ACTIVITY>
Rewrite the rows from the line with "right shoulder: (273, 126, 17)" up to and including the line with "left hip: (372, 180, -9)", offsetting every number in the keypoint values (x, y and depth) by +65. Keep all other lines in that span as they are.

*** Opening RECORD EXTRACTS ***

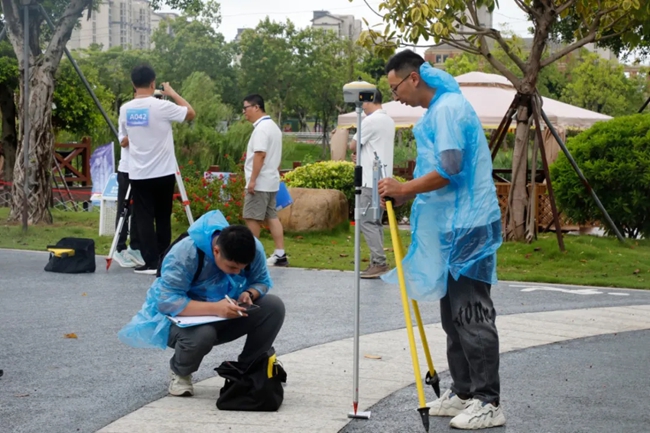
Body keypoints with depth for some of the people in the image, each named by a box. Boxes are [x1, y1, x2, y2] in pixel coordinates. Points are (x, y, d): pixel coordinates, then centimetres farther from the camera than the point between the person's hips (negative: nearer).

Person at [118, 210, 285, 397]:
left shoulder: (254, 249, -17)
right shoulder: (185, 253, -31)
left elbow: (262, 281, -2)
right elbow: (166, 301, -34)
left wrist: (249, 294, -27)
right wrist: (214, 308, -45)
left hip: (227, 317, 4)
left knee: (274, 306, -20)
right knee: (201, 335, -39)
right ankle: (180, 373, -4)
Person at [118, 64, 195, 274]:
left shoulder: (125, 109, 1)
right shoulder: (161, 106, -12)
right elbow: (191, 113, -1)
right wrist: (172, 93, 8)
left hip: (138, 174, 2)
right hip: (163, 173, -2)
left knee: (144, 219, 1)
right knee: (163, 218, 10)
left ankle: (151, 262, -5)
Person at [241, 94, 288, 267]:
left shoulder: (261, 128, -17)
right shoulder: (273, 126, 17)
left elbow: (260, 155, -25)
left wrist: (252, 180, -24)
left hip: (259, 182, -10)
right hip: (271, 181, 10)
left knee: (252, 218, -3)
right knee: (272, 217, 8)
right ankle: (280, 254, 4)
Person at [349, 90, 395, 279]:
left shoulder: (371, 120, -14)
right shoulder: (388, 121, 15)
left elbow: (353, 145, -7)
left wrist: (356, 152, 14)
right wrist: (360, 155, 8)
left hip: (372, 180, -9)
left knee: (366, 221, -7)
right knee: (375, 222, 11)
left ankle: (379, 262, -12)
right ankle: (377, 262, 10)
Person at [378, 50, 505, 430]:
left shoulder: (448, 107, -14)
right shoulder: (439, 108, 17)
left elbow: (450, 171, -22)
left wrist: (405, 189, -13)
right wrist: (403, 197, 13)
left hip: (466, 226, -10)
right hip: (451, 226, 10)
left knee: (472, 316, -9)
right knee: (453, 314, 12)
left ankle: (488, 402, -6)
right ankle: (464, 392, 18)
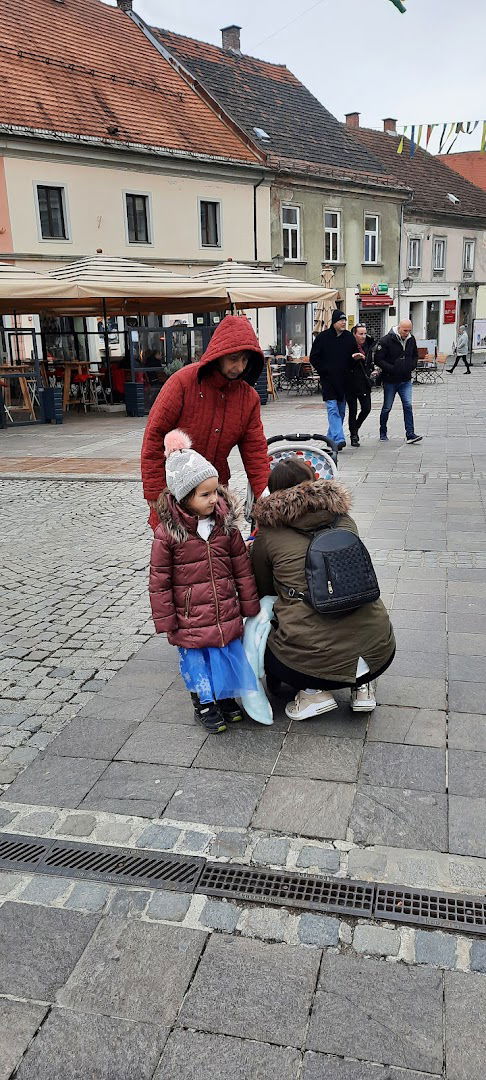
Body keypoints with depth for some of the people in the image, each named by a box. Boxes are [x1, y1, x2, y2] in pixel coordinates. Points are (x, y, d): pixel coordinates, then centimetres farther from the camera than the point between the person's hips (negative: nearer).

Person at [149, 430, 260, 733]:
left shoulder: (226, 523, -5)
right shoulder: (168, 532, -16)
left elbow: (242, 568, 4)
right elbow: (159, 581, -10)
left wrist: (250, 606, 8)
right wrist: (166, 622, -7)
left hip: (226, 614, 3)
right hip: (190, 620, -3)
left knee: (229, 654, 15)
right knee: (196, 661, 11)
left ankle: (226, 697, 38)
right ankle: (204, 703, 32)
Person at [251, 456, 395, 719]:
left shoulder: (268, 535, 2)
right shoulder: (343, 518, 11)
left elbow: (262, 592, 17)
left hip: (316, 657, -3)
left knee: (262, 644, 28)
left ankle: (315, 692, 8)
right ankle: (361, 685, 19)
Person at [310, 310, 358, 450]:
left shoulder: (349, 337, 8)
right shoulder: (322, 337, -3)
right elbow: (313, 358, 1)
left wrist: (348, 370, 6)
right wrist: (323, 371, -6)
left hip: (344, 380, 5)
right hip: (328, 380, -5)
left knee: (341, 411, 10)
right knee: (332, 409, -14)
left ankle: (331, 437, 24)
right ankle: (338, 439, -22)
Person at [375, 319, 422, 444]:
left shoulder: (411, 340, 4)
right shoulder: (386, 340, -13)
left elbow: (415, 355, 20)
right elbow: (378, 359, -14)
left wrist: (412, 366, 2)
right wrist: (391, 369, -21)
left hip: (406, 380, 4)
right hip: (390, 381, -4)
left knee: (408, 406, -6)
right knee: (387, 408, 8)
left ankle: (410, 434, -6)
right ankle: (383, 433, 24)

*** Closing RECORD EXTRACTS ***

TASK OUTPUT>
right shoulder: (338, 191, 82)
left elbow: (325, 220, 40)
left wrist: (317, 245, 41)
left hip: (324, 247, 55)
right hip: (336, 246, 75)
left knee: (317, 283, 62)
right knee: (337, 282, 73)
right ankle: (345, 319, 69)
Person at [349, 90, 395, 279]:
left shoulder: (436, 185, 51)
right shoulder: (453, 186, 80)
left elbow: (418, 210, 58)
left wrist: (421, 217, 79)
right wrist: (425, 220, 73)
left hip: (437, 245, 56)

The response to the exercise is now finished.